### WHAT YOU NEED TO DO
Starting at the line that contains "ΕΠΙΣΚΕΥΗ ΟΘΟΝΗΣ TV", quote every line through the end of the entries, word for word, skipping the pictures.

### TASK INPUT
·····
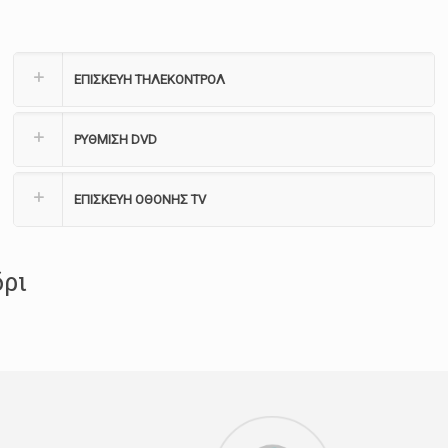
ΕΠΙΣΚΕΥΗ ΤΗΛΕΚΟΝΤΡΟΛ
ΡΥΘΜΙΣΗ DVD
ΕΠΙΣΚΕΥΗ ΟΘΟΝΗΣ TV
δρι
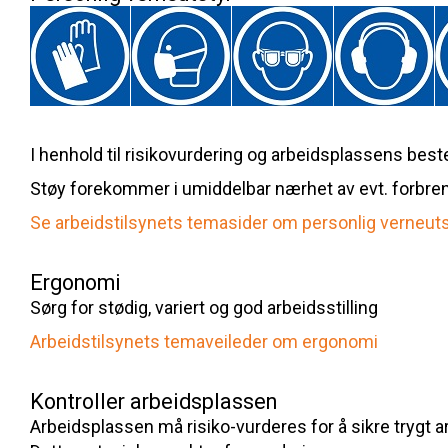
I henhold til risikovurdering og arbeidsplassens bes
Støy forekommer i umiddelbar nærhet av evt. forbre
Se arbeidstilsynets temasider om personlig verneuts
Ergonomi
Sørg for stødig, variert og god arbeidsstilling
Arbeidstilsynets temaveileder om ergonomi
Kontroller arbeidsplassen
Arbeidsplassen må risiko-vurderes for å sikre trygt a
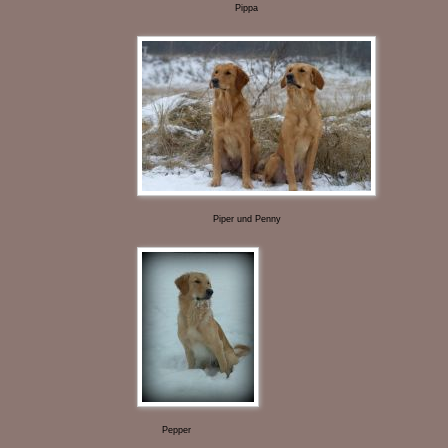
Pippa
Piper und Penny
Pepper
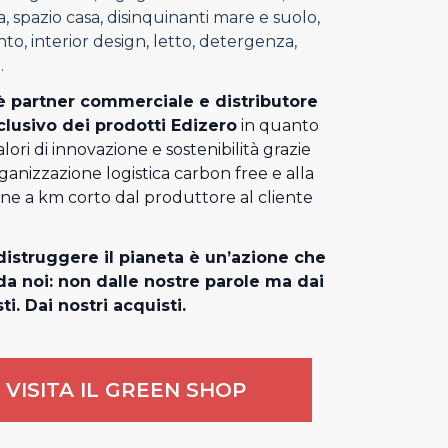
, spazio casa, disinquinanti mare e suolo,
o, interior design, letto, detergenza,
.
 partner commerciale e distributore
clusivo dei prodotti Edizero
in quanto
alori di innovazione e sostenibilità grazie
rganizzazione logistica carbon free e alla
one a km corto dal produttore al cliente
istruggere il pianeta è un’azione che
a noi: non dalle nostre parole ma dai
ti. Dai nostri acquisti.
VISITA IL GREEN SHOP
·····
### EXPECTED ANSWER
ΕΠΙΣΚΕΥΗ ΟΘΟΝΗΣ TV
δρι
I henhold til risikovurdering og arbeidsplassens bes
Støy forekommer i umiddelbar nærhet av evt. forbre
Se arbeidstilsynets temasider om personlig verneuts
Ergonomi
Sørg for stødig, variert og god arbeidsstilling
Arbeidstilsynets temaveileder om ergonomi
Kontroller arbeidsplassen
Arbeidsplassen må risiko-vurderes for å sikre trygt a
Pippa
Piper und Penny
Pepper
, spazio casa, disinquinanti mare e suolo,
o, interior design, letto, detergenza,
.
 partner commerciale e distributore
clusivo dei prodotti Edizero
in quanto
alori di innovazione e sostenibilità grazie
rganizzazione logistica carbon free e alla
one a km corto dal produttore al cliente
istruggere il pianeta è un’azione che
a noi: non dalle nostre parole ma dai
ti. Dai nostri acquisti.
VISITA IL GREEN SHOP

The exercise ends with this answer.